SAN (Storage Area Network) - similar to NAS, but more specifically geared to be a centralized, dedicated storage service for a network of computers. (More of a service, while NAS is more of an appliance). SAN implementations often refer to larger-scale consolidated things.

iSCSI - effectively one implementation of NAS (and arguably SAN), with the largest difference being that it looks like a block device rather than a remote share.
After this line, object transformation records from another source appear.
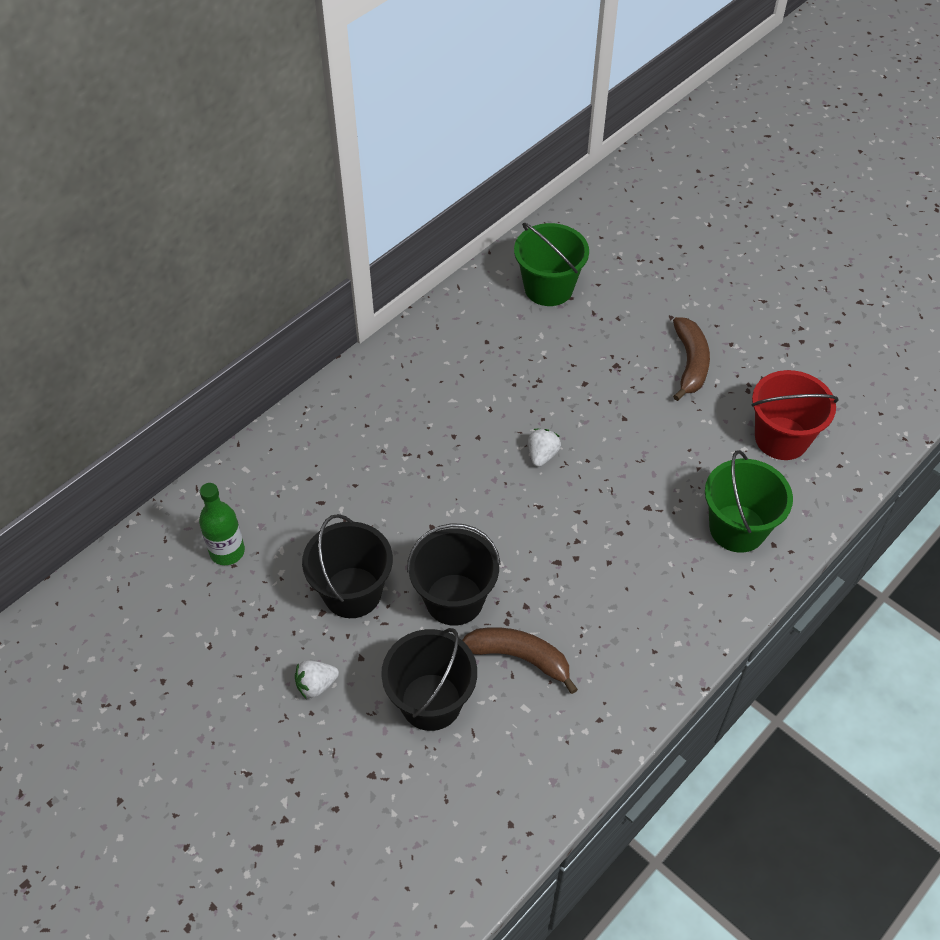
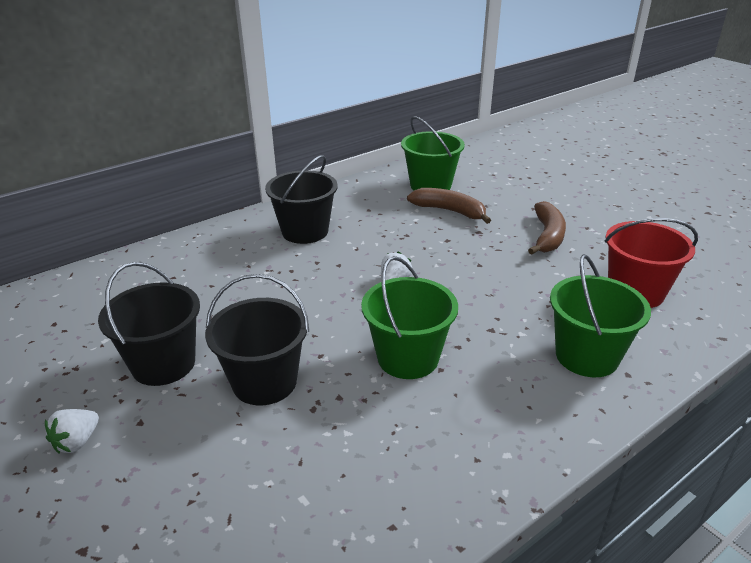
camera: 10 degrees right, 20 degrees down
green bottle [199,483,245,565] -> none
white strawberry [295,660,339,698] -> white strawberry turned 45 degrees counterclockwise [45,409,99,453]
black bucket [381,628,477,731] -> black bucket moved to [265,155,338,244]
brown banana [462,627,578,694] -> brown banana moved to [407,188,491,224]
none -> green bucket [361,256,458,379]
  • S.M.A.R.T.: Self-Monitoring Analysis and Report Technology, meant to monitor drive health and warn about imminent failure.
(Compliance with this standard possibly seems to vary per manufacturer, and also probably somewhat per drive design)(verify)
see also Computer data storage - Reading SMART reports


  • Command queueing refers to planning an order of read and/or write commands order so that head position and rotational position are taken into account.
In the best case a series of operations finishes faster, in the worst case it makes no difference and the overhead (fairly little for NCQ, while for TCQ it depends somewhat on the implementation/technology) makes things a little slower. The practical value of command queueing depends largely on the average and worst case influence.
TCQ: Tagged Command Queueing: Done by the driver (verify)
NCQ: Native Command Queueing: Done by the drive (SATA feature, optional?(verify)).